You have been looking at the 18-55mm, yeah, they have one now with VR (vibration reduction) but you've been told by someone that "Aw, kit lenses aren't any good. You need to buy yourself that Canisony 16-24 f/4 with the gold-red ring around it. That's the ticket. You'll get wayyy better pictures that way." I seem to recall Iceman from Top Gun coughing something into his hand that sounded something like "full-kit". Really, that's how I heard it; plus what I actually heard isn't printable in this blog.
But the question is: Can you get good photos with the 18-55mm. Now I have the VR-less 18-55mm V1. And it's performed just fine for me. Yes, a more expensive lens has better glass, but better glass will not help to create better pictures if you're just starting out. I used my kit lens which I got with the Nikon D50 ten years ago to learn the basics of composition and exposure. And can a kit lens produce an image just as well as a more expensive fixed aperture lens? In the hands of a knowledgeable photographer, yes. Because ultimately it is the knowledge that you learn during the course of your photography education that will allow you to use any lens that you put onto your camera to its best potential.
As a matter of fact, I went out walking today with my Nikon 18-55mm f/3.5-5.6 kit lens and photographed these images.

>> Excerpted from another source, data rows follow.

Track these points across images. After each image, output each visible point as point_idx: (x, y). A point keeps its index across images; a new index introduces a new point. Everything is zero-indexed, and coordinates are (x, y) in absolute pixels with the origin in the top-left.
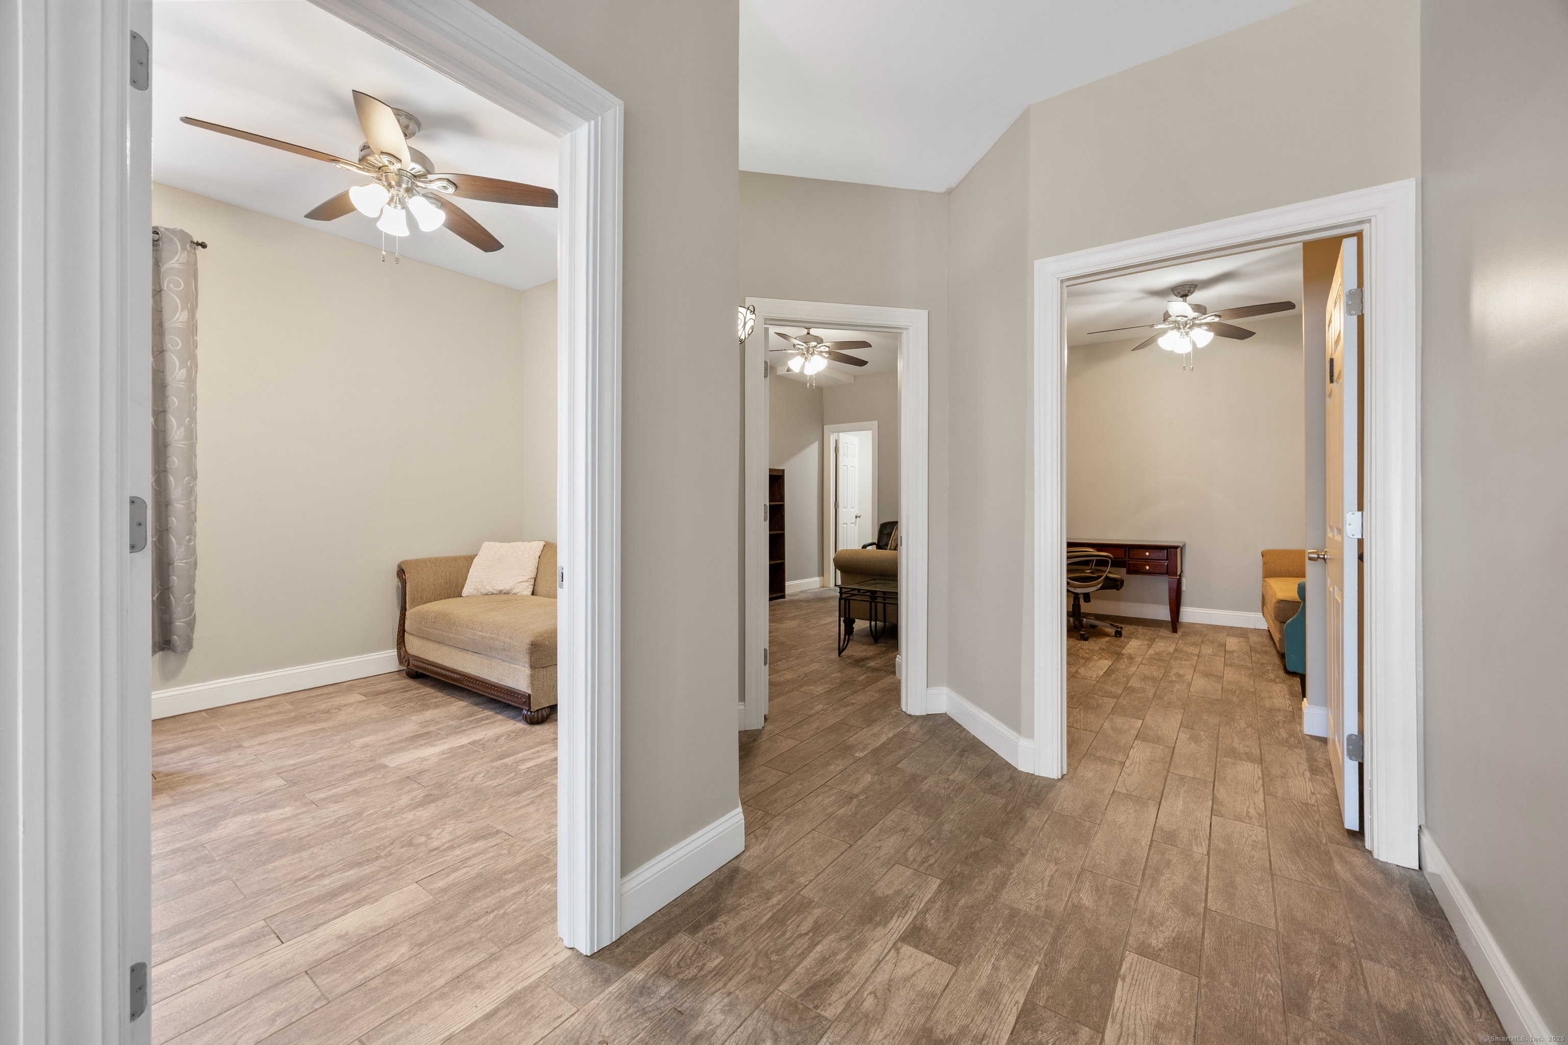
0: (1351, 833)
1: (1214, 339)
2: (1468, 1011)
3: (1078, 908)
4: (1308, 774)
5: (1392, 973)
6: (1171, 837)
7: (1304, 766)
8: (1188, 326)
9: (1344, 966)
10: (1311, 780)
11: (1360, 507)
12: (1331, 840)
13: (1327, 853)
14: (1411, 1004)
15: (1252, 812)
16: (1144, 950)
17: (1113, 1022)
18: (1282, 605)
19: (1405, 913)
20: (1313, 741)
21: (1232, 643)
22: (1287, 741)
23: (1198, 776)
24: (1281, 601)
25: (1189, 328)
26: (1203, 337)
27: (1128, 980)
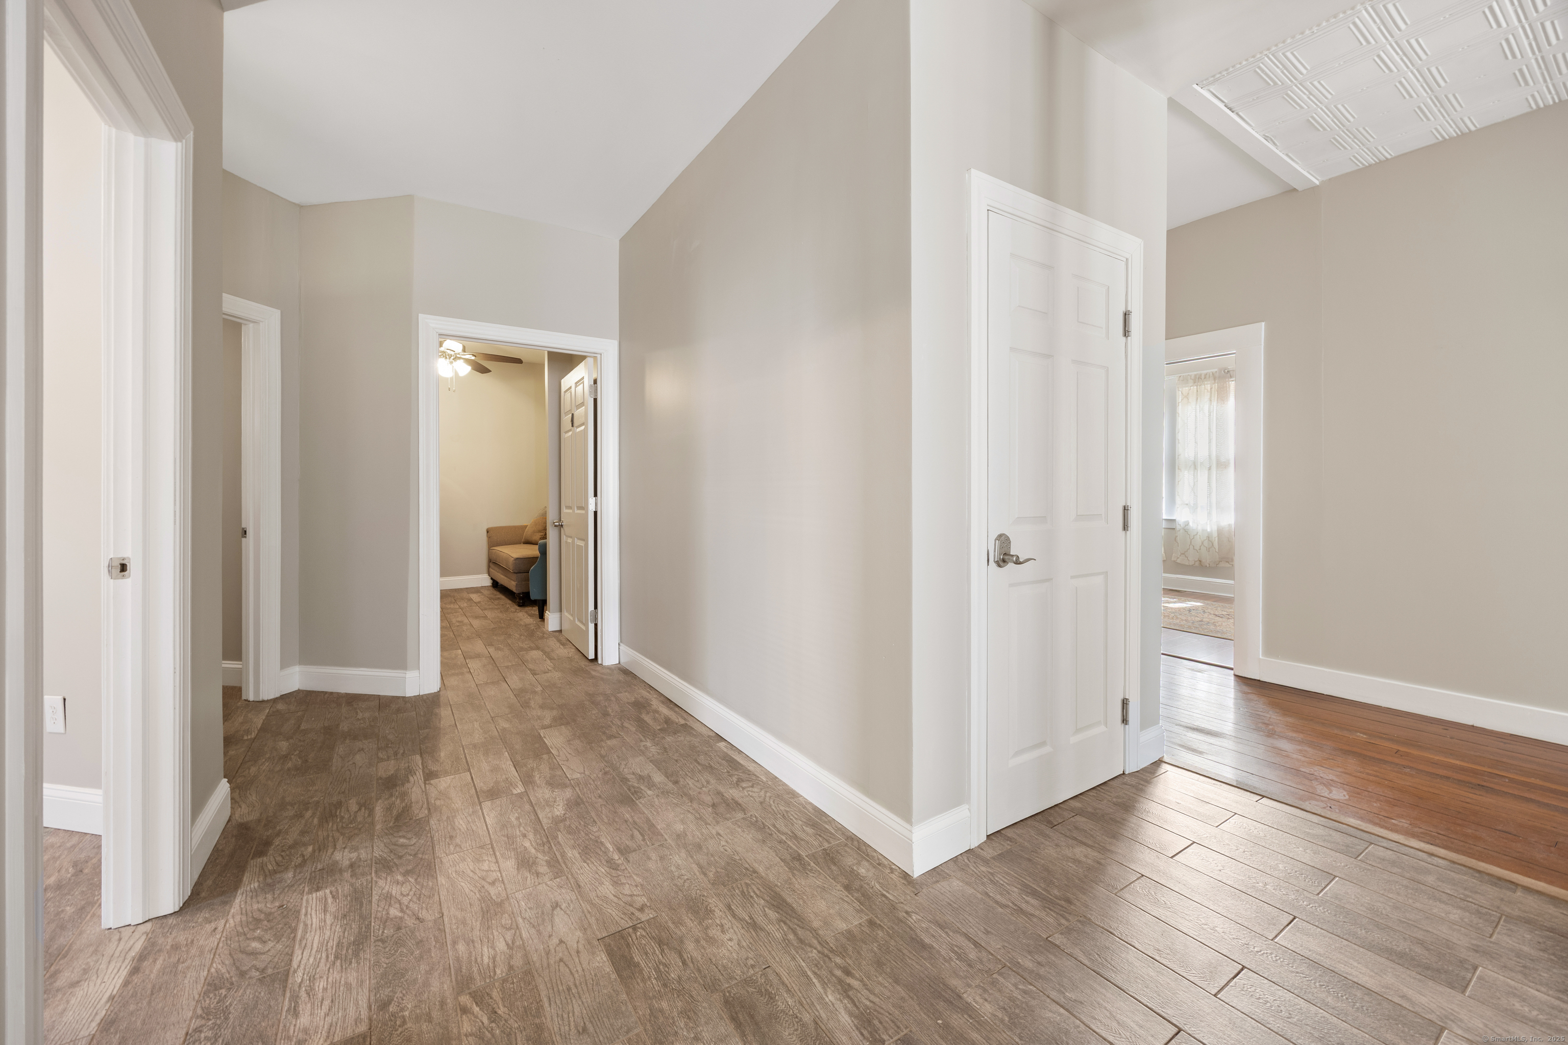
0: (592, 660)
1: (470, 373)
2: (649, 693)
3: (504, 729)
4: (561, 647)
5: (626, 694)
6: (523, 691)
7: (558, 644)
8: (452, 358)
9: (613, 698)
10: (564, 648)
11: (596, 495)
12: (585, 665)
13: (587, 670)
14: (635, 698)
15: (550, 668)
16: (545, 727)
17: (552, 748)
18: (517, 561)
19: (622, 677)
20: (554, 633)
21: (475, 597)
22: (543, 637)
23: (514, 664)
24: (517, 559)
25: (453, 359)
26: (464, 369)
27: (547, 737)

So? Is it the lens or is it the photographer? The kit lens is a starting point from which you utilize the kit lens to progress in photography knowledge. It is an entry point into creating images and like all entry-level kit lenses, it's not the quality of the kit lens that dictates the quality of the image, but what you can create with it. It is the doorway to how you see the world. Learn to use it.